*Zur Aufgabe*: Gib aus dem Text über KI-Regulierung im Finanzsektor die Stelle von „KI-Revolution erfordert Demut“ bis „der Entwicklung befinde.“ wortgetreu wieder, beide Grenzen eingeschlossen.

*Text*:
Tshazibana: KI-Regulierung im Finanzsektor erfordert Demut
Fundi Tshazibana, Vizechefin der südafrikanischen Zentralbank, erörtert die Regulierung und Aufsicht des Finanzsektors im Zeitalter der Künstlichen Intelligenz. Sie betont die Notwendigkeit, Risiken zu managen und Innovation zu fördern.
KI-Revolution erfordert Demut
Fundi Tshazibana, Vizechefin der südafrikanischen Zentralbank, beleuchtet die rasante Einführung von Künstlicher Intelligenz (KI) im Finanzsektor.
Anwendungsfälle reichen von kundennahen Chatbots bis zu Machine-Learning-Modellen für Betrugserkennung und Prognose.
Ein Beispiel ist 'Mythos', eine KI von Anthropic, die Sicherheitslücken in Betriebssystemen so effektiv aufdeckte, dass sie nur ausgewählten Institutionen zugänglich gemacht wird.
Tshazibana betont, dass die Aufsichtsbehörden ihre Weltbilder aktualisieren und die Branche beim verantwortungsvollen, ethischen und sicheren Einsatz von KI leiten müssen.
Dabei sei Demut geboten, da sich die Technologie noch in einem frühen Stadium der Entwicklung befinde.
Finanzinstitute müssen die Risiken der KI-Nutzung selbst tragen, da die Verantwortung bei den Lizenzinhabern liegt.

*Erfasste Daten*:
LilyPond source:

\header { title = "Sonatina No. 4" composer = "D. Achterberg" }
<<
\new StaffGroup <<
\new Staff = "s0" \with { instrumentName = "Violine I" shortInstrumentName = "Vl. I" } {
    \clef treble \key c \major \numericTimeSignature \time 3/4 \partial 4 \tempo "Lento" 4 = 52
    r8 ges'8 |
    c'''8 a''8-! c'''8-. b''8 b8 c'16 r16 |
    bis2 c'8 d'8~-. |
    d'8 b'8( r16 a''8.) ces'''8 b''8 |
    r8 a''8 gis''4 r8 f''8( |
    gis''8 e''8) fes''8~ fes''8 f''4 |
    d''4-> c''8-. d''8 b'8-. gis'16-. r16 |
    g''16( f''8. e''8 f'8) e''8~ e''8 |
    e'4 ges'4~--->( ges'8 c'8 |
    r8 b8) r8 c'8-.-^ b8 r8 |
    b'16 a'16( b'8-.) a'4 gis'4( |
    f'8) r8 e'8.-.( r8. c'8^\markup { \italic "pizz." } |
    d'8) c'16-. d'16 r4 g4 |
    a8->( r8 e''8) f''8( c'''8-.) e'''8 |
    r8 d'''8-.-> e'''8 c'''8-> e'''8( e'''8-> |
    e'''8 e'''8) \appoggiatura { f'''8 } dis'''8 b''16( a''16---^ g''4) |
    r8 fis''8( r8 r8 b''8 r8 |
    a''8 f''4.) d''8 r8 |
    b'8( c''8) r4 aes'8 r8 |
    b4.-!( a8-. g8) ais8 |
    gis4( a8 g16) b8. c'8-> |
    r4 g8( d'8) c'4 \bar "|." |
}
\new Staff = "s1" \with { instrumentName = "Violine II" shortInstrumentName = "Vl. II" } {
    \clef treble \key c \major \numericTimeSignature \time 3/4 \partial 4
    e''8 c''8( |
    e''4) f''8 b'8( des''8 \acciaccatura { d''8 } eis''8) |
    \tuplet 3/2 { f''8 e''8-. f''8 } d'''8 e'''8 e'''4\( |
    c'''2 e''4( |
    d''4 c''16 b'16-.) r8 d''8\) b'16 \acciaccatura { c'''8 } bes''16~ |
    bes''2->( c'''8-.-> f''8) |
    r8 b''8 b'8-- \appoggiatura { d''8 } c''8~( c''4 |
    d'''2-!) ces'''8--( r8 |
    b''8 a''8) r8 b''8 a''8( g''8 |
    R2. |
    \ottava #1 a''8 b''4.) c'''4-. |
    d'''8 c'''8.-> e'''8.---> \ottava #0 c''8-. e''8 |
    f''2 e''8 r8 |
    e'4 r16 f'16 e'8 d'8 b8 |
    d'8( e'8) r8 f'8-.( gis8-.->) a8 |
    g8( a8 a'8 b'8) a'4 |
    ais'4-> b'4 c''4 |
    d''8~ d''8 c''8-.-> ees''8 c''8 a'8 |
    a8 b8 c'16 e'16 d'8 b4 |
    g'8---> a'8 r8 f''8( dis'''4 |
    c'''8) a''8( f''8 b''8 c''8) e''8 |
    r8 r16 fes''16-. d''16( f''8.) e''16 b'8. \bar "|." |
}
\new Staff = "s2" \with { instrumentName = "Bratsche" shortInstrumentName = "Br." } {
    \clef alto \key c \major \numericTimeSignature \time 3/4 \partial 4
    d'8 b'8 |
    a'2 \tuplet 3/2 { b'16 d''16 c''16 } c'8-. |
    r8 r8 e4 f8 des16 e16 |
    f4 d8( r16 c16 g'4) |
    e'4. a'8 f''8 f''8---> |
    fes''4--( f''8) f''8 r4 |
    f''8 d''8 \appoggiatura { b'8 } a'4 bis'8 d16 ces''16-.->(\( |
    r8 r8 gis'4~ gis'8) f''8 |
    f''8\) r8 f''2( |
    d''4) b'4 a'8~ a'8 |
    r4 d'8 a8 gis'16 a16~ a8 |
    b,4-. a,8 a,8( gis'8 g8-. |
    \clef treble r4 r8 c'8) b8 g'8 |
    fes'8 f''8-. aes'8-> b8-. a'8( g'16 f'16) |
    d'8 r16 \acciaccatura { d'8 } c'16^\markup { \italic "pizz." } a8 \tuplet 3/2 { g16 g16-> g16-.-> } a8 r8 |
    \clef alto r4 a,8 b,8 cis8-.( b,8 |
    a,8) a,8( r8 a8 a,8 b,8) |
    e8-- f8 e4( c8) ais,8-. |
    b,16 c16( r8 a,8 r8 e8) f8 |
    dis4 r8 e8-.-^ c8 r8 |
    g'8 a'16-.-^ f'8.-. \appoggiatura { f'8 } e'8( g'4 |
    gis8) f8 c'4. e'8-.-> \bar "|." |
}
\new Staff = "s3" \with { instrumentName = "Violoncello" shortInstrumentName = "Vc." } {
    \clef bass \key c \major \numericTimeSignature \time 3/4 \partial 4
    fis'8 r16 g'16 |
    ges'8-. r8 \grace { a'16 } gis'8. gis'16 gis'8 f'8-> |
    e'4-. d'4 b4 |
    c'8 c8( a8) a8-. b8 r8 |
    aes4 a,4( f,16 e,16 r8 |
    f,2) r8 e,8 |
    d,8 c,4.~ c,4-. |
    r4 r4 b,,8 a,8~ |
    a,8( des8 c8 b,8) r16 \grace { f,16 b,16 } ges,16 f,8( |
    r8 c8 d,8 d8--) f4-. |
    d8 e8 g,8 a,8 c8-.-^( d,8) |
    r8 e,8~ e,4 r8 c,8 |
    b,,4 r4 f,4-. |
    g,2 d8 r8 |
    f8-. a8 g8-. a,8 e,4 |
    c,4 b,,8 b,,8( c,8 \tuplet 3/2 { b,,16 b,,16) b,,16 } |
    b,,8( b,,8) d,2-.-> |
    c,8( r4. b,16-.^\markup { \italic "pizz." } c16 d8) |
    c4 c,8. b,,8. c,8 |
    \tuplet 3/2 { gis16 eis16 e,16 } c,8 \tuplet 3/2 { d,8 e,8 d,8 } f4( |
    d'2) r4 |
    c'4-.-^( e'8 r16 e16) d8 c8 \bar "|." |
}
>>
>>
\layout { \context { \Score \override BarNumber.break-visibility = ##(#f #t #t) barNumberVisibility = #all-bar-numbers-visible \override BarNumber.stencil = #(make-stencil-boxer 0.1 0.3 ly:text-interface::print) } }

*Lösung der Aufgabe*:
KI-Revolution erfordert Demut
Fundi Tshazibana, Vizechefin der südafrikanischen Zentralbank, beleuchtet die rasante Einführung von Künstlicher Intelligenz (KI) im Finanzsektor.
Anwendungsfälle reichen von kundennahen Chatbots bis zu Machine-Learning-Modellen für Betrugserkennung und Prognose.
Ein Beispiel ist 'Mythos', eine KI von Anthropic, die Sicherheitslücken in Betriebssystemen so effektiv aufdeckte, dass sie nur ausgewählten Institutionen zugänglich gemacht wird.
Tshazibana betont, dass die Aufsichtsbehörden ihre Weltbilder aktualisieren und die Branche beim verantwortungsvollen, ethischen und sicheren Einsatz von KI leiten müssen.
Dabei sei Demut geboten, da sich die Technologie noch in einem frühen Stadium der Entwicklung befinde.